To do:
**A)** In the piece on Ethiopian tomato salad, turn the paragraph beginning "Vegetarian meals are quite common in Ethiopia" into a short list that keeps its main facts.
**B)** Pick up the piece on Ethiopian tomato salad after its final sentence and write what comes next.

-- START Quoted passage --

There’s a new salsa in town!

Yes, I am talking of this humble Ethiopian tomato salad which has become our homestead’s current salsa fixation.

Similar ingredients…yet not similar flavours, the signature flavour that marks this tomato salad different from a traditional salsa is ginger.

Vegetarian meals are quite common in Ethiopia; simple and humble meals yet packed with flavour making the best use of ingredients available locally. Some of the common dishes that make up a traditional Ethiopian vegetarian platter is the yemisir wot – an oily red lentil stew generously spiced, yekik alicha – a yellow split pea stew flavoured with turmeric, tikil gomen – carrots, potatoes and cabbage simmered in a turmeric sauce.

Simple salads are also an integral part of the platter, this Ethiopian tomato salad being an example. And of course, no meal is complete without the breaking of the injera.

-- END Quoted passage --
-- START Information shown --

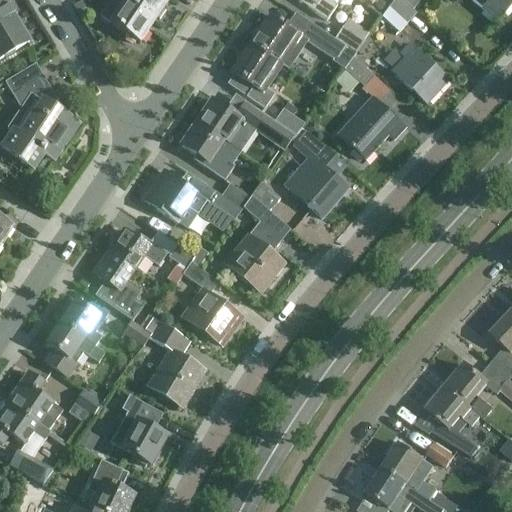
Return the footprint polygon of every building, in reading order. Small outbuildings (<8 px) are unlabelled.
[(0,0),(0,60),(28,43),(1,0),(0,0)] [(154,25),(125,4),(118,0),(113,0),(99,20),(126,38),(124,40),(134,47),(136,44),(139,47),(154,25)] [(127,0),(125,4),(154,25),(169,2),(165,0),(127,0)] [(323,0),(300,0),(297,4),(326,23),(336,8),(323,0)] [(400,2),(397,0),(395,0),(381,19),(399,35),(415,17),(412,13),(400,2)] [(402,0),(400,2),(412,13),(422,0),(402,0)] [(511,0),(482,0),(488,5),(481,13),(496,26),(511,5),(511,0)] [(168,10),(134,54),(145,63),(179,19),(168,10)] [(355,57),(333,42),(295,16),(286,29),(270,19),(251,48),(280,67),(287,72),(306,45),(333,62),(331,64),(344,71),(353,61),(355,57)] [(333,42),(355,57),(364,44),(342,29),(333,42)] [(447,85),(412,54),(405,47),(397,56),(404,63),(391,77),(426,107),(447,85)] [(280,67),(251,48),(231,76),(233,77),(227,87),(263,112),(274,97),(264,90),(280,67)] [(313,80),(321,64),(310,58),(302,74),(313,80)] [(353,61),(344,71),(363,90),(361,92),(372,101),(336,141),(363,165),(388,139),(393,143),(404,132),(378,107),(389,94),(353,61)] [(77,127),(54,112),(58,106),(35,67),(4,85),(11,97),(19,111),(6,130),(10,133),(0,148),(0,152),(33,175),(45,157),(53,163),(77,127)] [(212,105),(197,127),(224,145),(234,131),(249,141),(256,129),(230,110),(227,115),(212,105)] [(273,125),(294,140),(300,132),(300,131),(304,126),(282,112),(273,125)] [(318,127),(313,123),(305,131),(310,136),(315,136),(318,133),(318,127)] [(196,160),(192,165),(223,185),(234,169),(231,167),(239,156),(224,145),(197,127),(182,150),(196,160)] [(300,132),(294,140),(292,144),(294,146),(292,149),(296,153),(289,160),(298,167),(304,161),(307,163),(285,189),(323,223),(348,193),(335,183),(346,171),(320,149),(300,132)] [(207,200),(198,196),(197,197),(180,185),(164,175),(145,205),(178,227),(179,225),(187,230),(207,200)] [(0,222),(0,185),(0,184),(0,249),(13,231),(0,222)] [(249,200),(269,214),(280,202),(261,185),(249,200)] [(220,200),(240,214),(242,211),(243,212),(249,200),(229,187),(220,200)] [(240,214),(220,200),(213,195),(207,204),(234,223),(240,214)] [(249,200),(243,212),(259,225),(236,255),(240,259),(229,274),(261,298),(284,268),(269,257),(289,233),(269,214),(249,200)] [(226,249),(235,231),(208,217),(199,235),(226,249)] [(123,235),(109,256),(135,273),(143,260),(159,270),(167,258),(140,239),(137,244),(123,235)] [(187,273),(191,266),(195,260),(176,247),(168,260),(187,273)] [(125,287),(135,273),(109,256),(94,279),(107,288),(104,293),(130,309),(123,320),(130,324),(144,334),(153,321),(133,308),(140,297),(125,287)] [(172,296),(182,302),(190,289),(180,283),(172,296)] [(203,294),(183,322),(222,349),(242,321),(203,294)] [(62,327),(95,351),(101,342),(90,335),(99,322),(76,306),(62,327)] [(511,318),(511,317),(491,339),(511,356),(511,318)] [(150,338),(148,341),(170,355),(148,389),(182,412),(206,377),(180,359),(189,346),(153,321),(144,334),(150,338)] [(150,338),(144,334),(130,324),(122,336),(142,350),(148,341),(150,338)] [(104,357),(95,351),(62,327),(47,349),(51,352),(42,365),(67,382),(77,367),(75,366),(82,355),(89,360),(98,366),(104,357)] [(476,400),(486,388),(465,369),(446,392),(481,420),(484,423),(492,414),(476,400)] [(7,407),(48,433),(62,413),(54,407),(38,397),(45,387),(28,375),(7,407)] [(511,385),(509,384),(500,395),(511,404),(511,385)] [(472,430),(481,420),(446,392),(427,415),(415,429),(429,438),(431,435),(470,460),(477,452),(450,431),(460,419),(472,430)] [(92,419),(101,405),(82,393),(73,406),(92,419)] [(122,454),(150,469),(167,441),(155,435),(164,418),(135,401),(127,416),(129,416),(120,433),(131,439),(122,454)] [(48,433),(7,407),(0,417),(0,447),(4,450),(10,439),(26,448),(34,436),(44,443),(50,434),(48,433)] [(78,448),(90,454),(97,441),(86,434),(78,448)] [(446,471),(454,459),(433,446),(425,458),(446,471)] [(382,471),(443,511),(457,511),(458,510),(436,495),(436,494),(414,478),(424,464),(399,447),(382,471)] [(32,461),(19,455),(17,453),(9,470),(43,487),(52,471),(32,461)] [(99,499),(92,511),(129,511),(135,500),(122,494),(130,476),(103,464),(88,494),(99,499)] [(443,511),(382,471),(365,497),(368,498),(365,503),(374,509),(377,505),(387,511),(406,511),(411,506),(419,511),(443,511)]
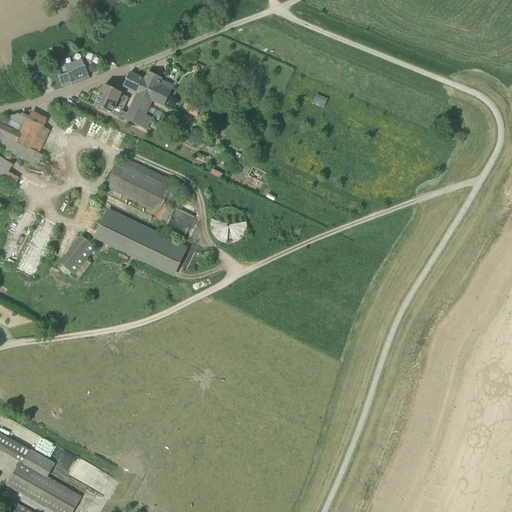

-- END Information shown --

Set of answers:
**A)**
- Vegetarian meals are common in Ethiopia.
- They are simple and humble but full of flavor, making the best use of local ingredients.
- Common dishes on a traditional Ethiopian vegetarian platter:
  - yemisir wot: an oily, generously spiced red lentil stew
  - yekik alicha: a yellow split pea stew flavored with turmeric
  - tikil gomen: carrots, potatoes and cabbage simmered in a turmeric sauce

**B)**
Much like the Indian style of eating, Ethiopians believe in a communal meal – friends and family coming together around the food. And fancy cutlery has no place here, pieces of injera are broken and the fingers are deftly used to scoop up the lentils, stews and salads. Eating with your hands might seem like the most natural thing for those who are used to it but for our Western counterparts, this can often be the most challenging part of a meal.

I found some gorgeous heirloom tomatoes at the market and used these for this salad. I used both the green and red varieties but you could use just regular tomatoes. Also, I love chunky pieces of tomatoes in my salsa/salad instead of the saucy types so I went for a rough chop.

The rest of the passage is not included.